Manila, Phillippines

I was walking along the coast of Manila when I came upon the local marina. Half of it was filled with small yachts and the other half was littered with old wooden fishing boats. That one image, in my mind, summed up Manila.

The rich and poor, divided.

I was walking along the coast of Manila when I came upon the local marina. Half of it was filled with small yachts and the other half was littered with old wooden fishing boats. That one image, in my mind, summed up Manila.

I had wanted to explore Philippines in more detail but Super Typhoon Haiyan messed up my plans. No Coron (no diving in beautiful waters), no Bohol (no Tarsier monkeys), no Donsol (no swimming with the whale sharks).

My hostel was located in Makati district. It was clean and A/C-ed but like most hostels, the quality of your stay will be dependent on your roommates. One night, I was trying to sleep when 2 guys busted in with their bags, turning on the lights and chatting away. With them came a smell (that I would later figure out to be body odor) that was so foul it wouldn’t go away, even after they took a shower. It was not easy trying to get back to sleep as these guys had no consideration whatsoever for their roommates.

The next morning, I found a group of about 12 black people downstairs, eating breakfast. They spoke English but with very unique accents. I usually have a good ear for accents and having travelled extensively, I can sometimes pinpoint an area of the continent (and maybe even the country) where someone’s from but their accent was absolutely foreign to me. I asked the front-desk who these people were and where they’d come from. They were from Papua New Guinea, visiting Manila for a Christian convention. Of course, I applied and got a room transfer. I just couldn’t take that B.O. for another night.

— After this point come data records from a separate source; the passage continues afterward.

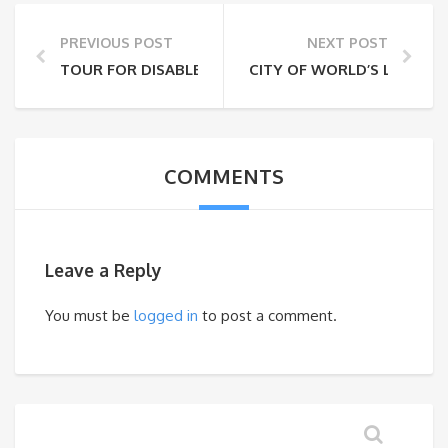
PREVIOUS POST
NEXT POST
TOUR FOR DISABLED AND ELDERLY PEOPLE
CITY OF WORLD’S LARGEST
COMMENTS
Leave a Reply
You must be
logged in
to post a comment.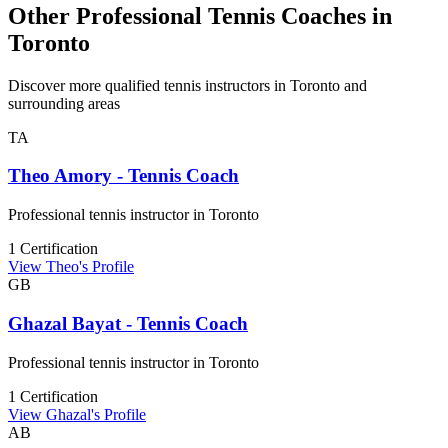
Other Professional Tennis Coaches in
Toronto
Discover more qualified tennis instructors in Toronto and
surrounding areas
TA
Theo Amory - Tennis Coach
Professional tennis instructor in Toronto
1 Certification
View Theo's Profile
GB
Ghazal Bayat - Tennis Coach
Professional tennis instructor in Toronto
1 Certification
View Ghazal's Profile
AB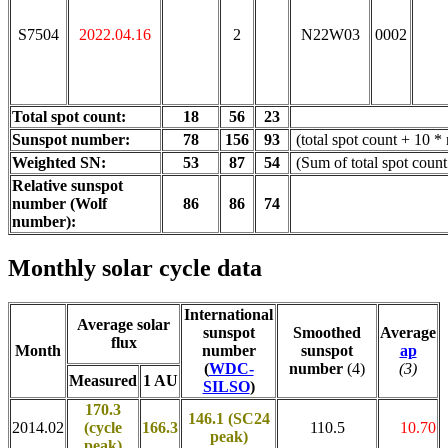
S7504
2022.04.16
2
N22W03
0002
Total spot count:
18
56
23
Sunspot number:
78
156
93
(total spot count + 10 *
Weighted SN:
53
87
54
(Sum of total spot coun
Relative sunspot
number (Wolf
86
86
74
number):
Monthly solar cycle data
International
Average solar
sunspot
Smoothed
Average
flux
Month
number
sunspot
ap
(
WDC-
number
(4)
(3)
Measured
1 AU
SILSO
)
170.3
146.1 (SC24
2014.02
(cycle
166.3
110.5
10.70
peak)
peak)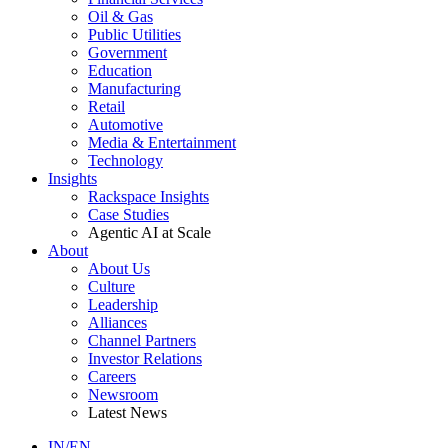
Oil & Gas
Public Utilities
Government
Education
Manufacturing
Retail
Automotive
Media & Entertainment
Technology
Insights
Rackspace Insights
Case Studies
Agentic AI at Scale
About
About Us
Culture
Leadership
Alliances
Channel Partners
Investor Relations
Careers
Newsroom
Latest News
IN/EN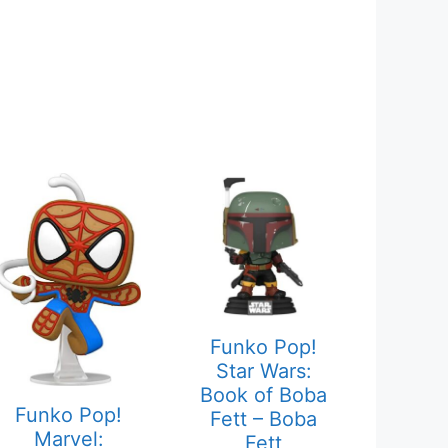
Funko Pop!
Star Wars:
Book of Boba
Funko Pop!
Fett – Boba
Marvel:
Fett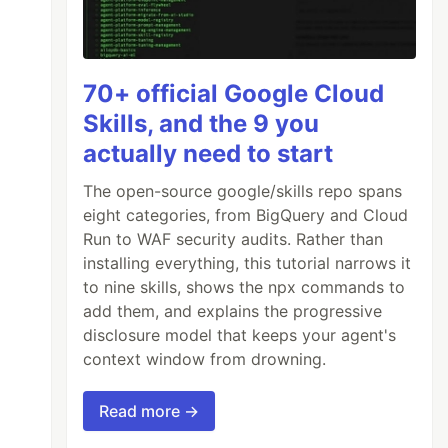
70+ official Google Cloud
Skills, and the 9 you
actually need to start
The open-source google/skills repo spans
eight categories, from BigQuery and Cloud
Run to WAF security audits. Rather than
installing everything, this tutorial narrows it
to nine skills, shows the npx commands to
add them, and explains the progressive
disclosure model that keeps your agent's
context window from drowning.
Read more →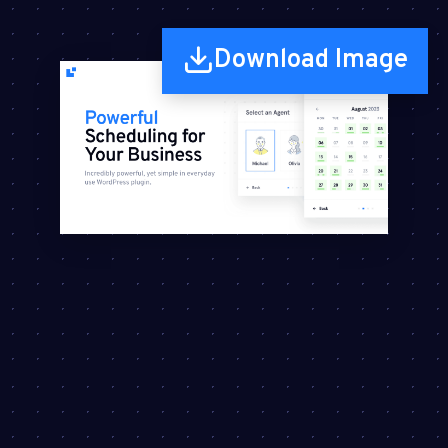
Download Image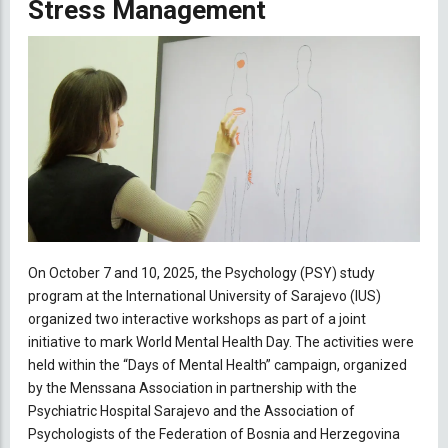
Stress Management
On October 7 and 10, 2025, the Psychology (PSY) study
program at the International University of Sarajevo (IUS)
organized two interactive workshops as part of a joint
initiative to mark World Mental Health Day. The activities were
held within the “Days of Mental Health” campaign, organized
by the Menssana Association in partnership with the
Psychiatric Hospital Sarajevo and the Association of
Psychologists of the Federation of Bosnia and Herzegovina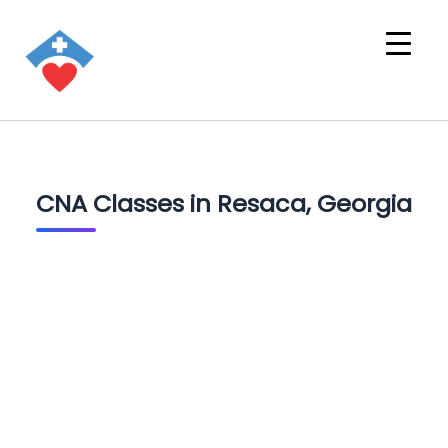
CNA Classes in Resaca, Georgia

On the streets of Manila, the first thing that really stood out were the vibrantly-decorated Jeepneys that zoom past you, honking its way down the streets, picking up passengers at every other intersection. These Jeepneys were leftover by American army after their time spent in the Philippines in WW2. The key to utilizing a Jeepney as public transport is to know what part of Manila you’re going, then look for the signs that are painted on the Jeepney’s sides. They tend to make quick stops so be ready. The “conductor” and driver won’t take the time to stop long enough to answer any of your questions about its route. Unless you’re a beautiful woman who speaks Tagalog. (Because every man will stop long enough to answer questions asked by beautiful women. It’s universal.) BTW, although English is a main language, I rarely heard it being spoken on the streets; most people revert to their native Tagalog.

It is very cramped inside the Jeepney. I hand my fare to the person next to me and they pass it down the aisle all the way to the conductor, sitting in the front with the driver. (Sometimes, the driver is the conductor. Talk about multitasking.) If there is change to be made, the conductor will pass it back down the aisle until it reaches your hands. The driver, I believe, will make it as a pro driver because he is very good at weaving in and out of heavy traffic at high speeds.

Jeepney. Destinations are painted on the sides.
Riding inside a Jeepney.

There is a variety of food in the Philippines but most of them are variations of foods I’ve had in Southeast Asia. But the one food I had to go seek out was “balut”, or aged duck embryos. It is a popular snack among the Filipinos (and I later learned, in other parts of Southeast Asia, including Vietnam and Cambodia, each with their own aging techniques which control the developmental completeness of embryos. Scientific-sounding enough?). “Balut” can be terrifying, especially with first-time consumers. Most people first eat visually. When they see a half-developed baby duck, what would they think?

I went to the local night-market to find this nasty-sounding snack. There were several stands which had plenty of them and plenty of people eating them. Some became amused when I started to ask about it and how to eat it. A foreigner trying “balut”? That, they had to see. I was taken through the process of removing the shell, exposing the embryo, and was then advised to sprinkle some salt and add a dash of vinegar to it. I then thought “Here goes nothing” and took a bite. It tasted a lot like… egg. What a surprise (not). Even the embryo portion merely tasted like hard-boiled yolk. It wasn’t that bad. I ate about 2-3 and called it a night. I could see the Filipinos around me were happy that I had passed the test. I was now one of them. (OK, that’s not true.)

Balut stall.

Could I have done more in Manila? Sure, it’s a massive city. Do I like Manila? Not really, it’s a massive city. I will make it back one day though, for a visit to El Nido and Coron, as well as visit Bohol for those darn adorable looking Tarsier monkeys.